En el barrio de Triana, microcosmos de esencia andaluza donde las piedras desgastadas de sus adoquinadas calles han sido testigos de incontables susurros del pretérito superlativo donde el hambre se conjugaba con la sonrisa de sus vecinos, cada rincón y cada sombra exhalan el aliento de las almas que lo habitaron, lo amaron y lo forjaron.
¡Ay las forjas!
Triana, sirena de tierra, que emerge en la orilla del Guadalquivir, abrazando sus aguas con una pasión que solo puede nacer de siglos de convivencia gitana y complicidad.
Allí, en el laberinto de callejuelas que parecen bailar al son de cantes jondos que lloran al atardecer y guitarras afinadas con alguna cuerda de menos, se entretejen historias y leyendas con la cadencia de un romance antiguo en boca de trovadores de vetustos corrales donde solamente encontrabas verdad.
Es en Triana donde el tiempo se desvanece, se agita y se hace maleable, donde la modernidad parece ceder ante la persistencia de un presente impregnado de la intensidad del ayer.
Sus fachadas se alzan como guardianas mudas de secretos familiares a voces, donde los vecinos compartían ese poco que tenían y entre todos comían lo que había y con un orgullo que no conoce parangón, están adornadas con azulejos que cuentan historias calladas, leyendas donde La Estrella y su Esperanza son protagonistas junto con esa pléyade de artistas que tuvieron la dicha de nacer en sus portales.
No hay en Triana una sola esquina que no guarde un fragmento de la memoria colectiva de su gente, de aquellos que, con manos curtidas y corazones fervientes, han moldeado barro en arcilla y han dado vida a lo inerte; alfareros cuyas creaciones desafían al olvido en un canto perpetuo de lo efímero convertido en eternidad. Esas mismas manos, que trazan con delicadeza formas nacidas del fuego, se alzan también en devoción cuando pasa El Cachorro, Único Dios Verdadero, imagen del Hijo del Altísimo tan trágica como sublime que convoca lágrimas y rezos que se elevan como incienso hacia los cielos sevillanos.

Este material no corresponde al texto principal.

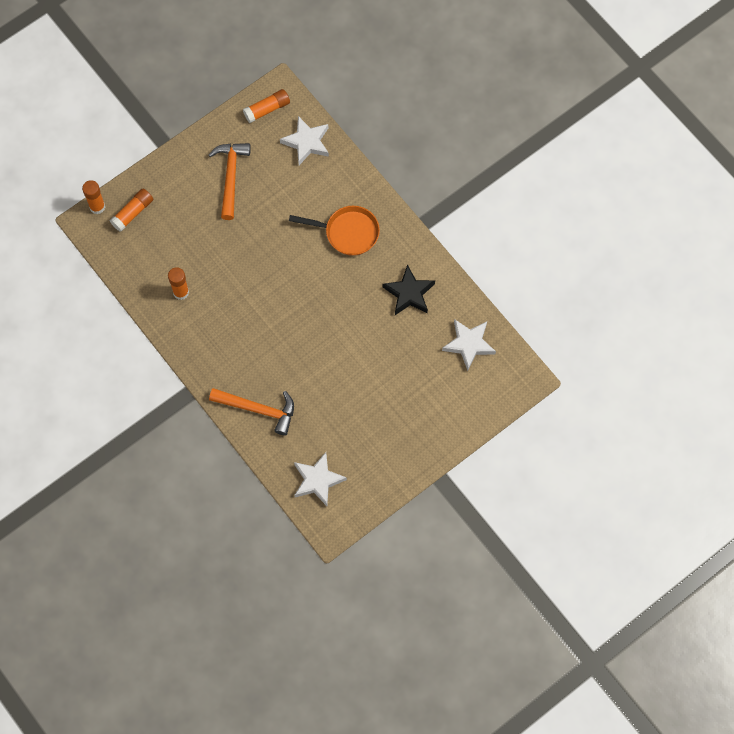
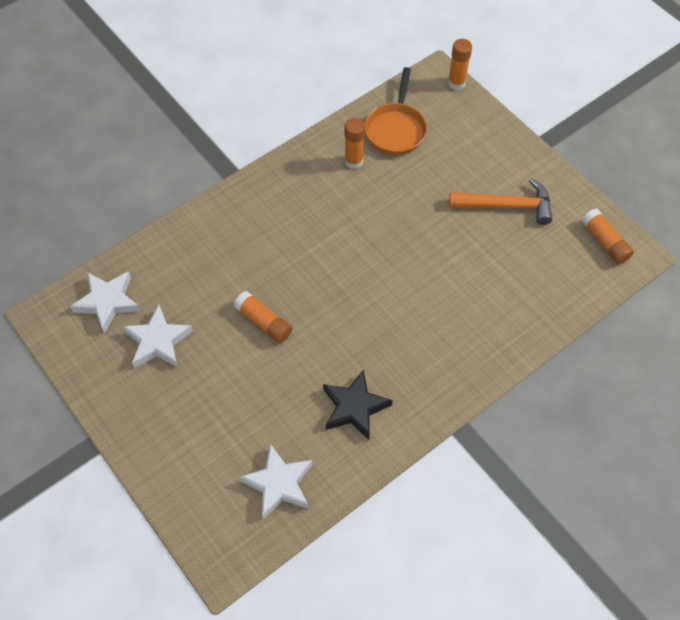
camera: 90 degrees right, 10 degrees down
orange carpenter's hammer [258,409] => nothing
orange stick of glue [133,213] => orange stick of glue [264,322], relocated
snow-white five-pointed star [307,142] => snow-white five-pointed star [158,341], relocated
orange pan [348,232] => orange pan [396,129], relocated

Triana es, asimismo, el compendio de tradiciones que se despliegan con la solemnidad de un ritual pagano que se entrelaza con lo sacro. Las noches de verano son abrazadas por el aroma a jazmín y el eco de risas que parecen fundirse con los acordes flamencos, esas melodías, esos acordes de Soleá Trianera que resuenan desde las entrañas de las tabernas ocultas, donde se forjan los versos de un cante que brota de lo más profundo del alma. El tablao, templo de duende y de quebranto, es el escenario donde los tacones martillean el suelo con la fuerza de una tormenta, mientras las manos aplauden al compás de una pasión que es herencia.
En Triana el Astro Rey se tiñe de tonalidades áureas al rozar su Puente y el río Guadalquivir se despereza en un manto de espejos rotos.
Triana se erige como un poema que respira y late, un mosaico de historias manuscritas que se desvelan lentamente para aquellos que saben mirar más allá de lo evidente. Es aquende, en el barrio sinónimo de misticismo, donde se encuentra el latido más puro de una ciudad que, como una amante celosa, nunca deja de conquistar corazones con su belleza atemporal y su alma indomable.